Integrated battle groups: Updated ‘game theory’ of Indian defence

Amongst the black days in the history of India, the attack on the Indian Parliament (the nucleus of our constitution), on 13th December 2001, goes down as one of the most glaring & daring terrorist activities. It was aimed to strike a destabilizing blow on the very morale of our country.

In response to this dastardly act of war on our nation, the then Indian Government headed by the highly respected Late Atal Bihari Vajpayee, decided to spark off a military coercive mobilization of our troops. The aim was to practically demonstrate that neighbours harbouring trouble makers will not be shown the benevolent gesture of non-violence, anymore.

Indian armed forces were given orders for deployment, with frantic last minute military strategies being underway at South Block, New Delhi. The timing, could not have been more opportune if not premptive. Thus, triggered Operation Parakram, a massive military mobilization, which was to result in the 2nd major military stand-off between Indian and Pakistan, since the Kargil War.

The casus belli had been provided by Pakistan based proxy terror operators in the view of India always having that frontal military edge over its Western Neighbour.

Yet, vestigial delivery systems and non-development of tactical nuclear strike capabilities meant that war drums kept beating without the green signal ever being given. 800 deaths in the military ranks and a mobilization cost of ~USD 2 billion, not to speak of equipment wear & tear, finally opened up the myopic thought process of the defence think tanks of the country. It resulted in underlining the glaring loop holes in the till then implemented Sundarji Doctrine.

The Indian strike corps (being clumsily big and far away) took 3 weeks to get to the border. The holding corps, situated close to the border, had limited offensive power, which was meant only for checking Pakistani advances and not for engaging in significant offensives. The long duration of mobilization resulted in losing the element of strategic surprise, allowing Pakistan, time for counter-mobilization. The element of tactical surprise had been lost due to the time taking slow mobilization process giving ample window for international intervention which prevented India from exercising compellance on its mischief mongering neighbour. The usual Indian political practice of toothless coercive diplomacy once again had been utilized.

The potholes exposed by the exercise of Operation Parakram resulted in the rejection of the Sundarji Doctrine and the development of a cold start military doctrine.

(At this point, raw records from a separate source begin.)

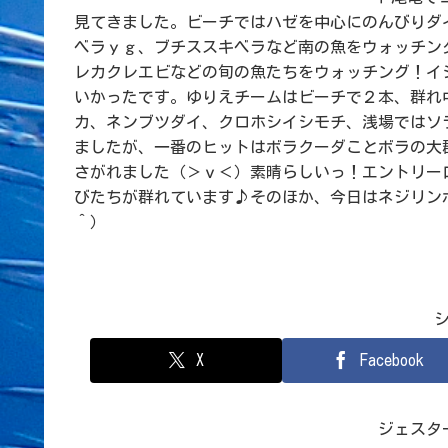
見てきました。ビーチではハゼを中心にのんびりダ
ベラｙｇ、ブチススキベラなど南の魚をウォッチン
レカクレエビなどの旬の魚たちをウォッチング！イ
いかったです。ゆりえチームはビーチで２本、群れ
カ、ネンブツダイ、クロホシイシモチ、浅場ではソ
ましたが、一番のヒットはボラクーダことボラの大
さがれました（＞ｖ＜）素晴らしいっ！エントリー
びたちが群れています♪そのほか、今日はネジリン
＾）
X
Facebook
ジェスタ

According to this doctrine, the strike corps can begin offensive ops within 48 hours of issuance of go ahead orders, with armoured spearheads being launched from forward positions, to achieve element of surprise. The absolute emphasis is concentrated on overwhelming firepower at breakneck speed, to strike inside enemy territory while catching them unawares. The doctrine advocated the usage of significant air support cover during such offensives.

The Indian defence forces’ matrixes finally officiated the plan of integration of integrated battle groups (IBGs) during 2019 with the design of such IBGs being self contained and agile formations which can hit hard through rapid mobilization.

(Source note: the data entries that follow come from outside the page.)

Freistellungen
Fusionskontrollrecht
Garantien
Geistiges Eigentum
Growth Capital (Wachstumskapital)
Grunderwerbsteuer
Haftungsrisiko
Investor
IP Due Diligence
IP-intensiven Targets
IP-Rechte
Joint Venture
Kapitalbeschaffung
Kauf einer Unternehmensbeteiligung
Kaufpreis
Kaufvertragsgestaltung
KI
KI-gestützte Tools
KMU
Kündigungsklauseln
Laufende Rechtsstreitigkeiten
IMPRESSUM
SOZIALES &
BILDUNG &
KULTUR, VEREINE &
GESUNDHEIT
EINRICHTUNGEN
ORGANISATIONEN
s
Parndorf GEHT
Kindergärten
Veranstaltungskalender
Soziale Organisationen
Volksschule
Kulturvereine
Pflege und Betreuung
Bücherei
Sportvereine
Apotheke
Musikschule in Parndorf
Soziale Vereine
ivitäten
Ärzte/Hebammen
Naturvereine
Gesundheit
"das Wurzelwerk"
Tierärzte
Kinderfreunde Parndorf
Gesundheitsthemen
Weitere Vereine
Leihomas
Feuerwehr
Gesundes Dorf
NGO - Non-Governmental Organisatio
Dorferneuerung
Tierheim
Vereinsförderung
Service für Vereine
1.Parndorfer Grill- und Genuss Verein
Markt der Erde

Each IBG is estimated to be of approximately 5000 soldiers with a concoction of artillery, armoured, infantry, air defence, engineers, signals, logistics etc. The amalgamated IBGs will in near future be commanded by Major Generals and will be larger than brigades but smaller than divisions.

The IBGs are to be configured based on terrain, task objective and nature of threat. For example an IBG deployed in the eastern borders will revolve more around light artillery and infantry movement as compared to that deployed in western borders, in which case, the focus will be more on heavier artillery and tank movements.

The three corps are expected to initially raise 8 IBGs, with the efficacy of these being validated over a period of 4 years before more are set up.

The biggest challenge in the face of such IBGs is enemy anti-tank forces as well as mechanized tank forces. The second critical obstacle will be that of ammunition resupply and refuelling logistics during pitch battles in fluid and hostile scenarios. Also there are critical views that the teeth i.e. the sledgehammer effect of the strike corps will be diluted since formation of such IBGs mean that a big hammer is being broken down into smaller hammers which will be occupied in fighting more localized battles which will take a defensive approach. This according to certain military analyst critics blunts the coercive edge to challenge the enemy’s strategic depth.

But it is better to experiment with strategic sharp toothed responses than be sitting ducks with obsolete doctrines. The proxy war has evolved. India’s defence evolution should always be a step ahead.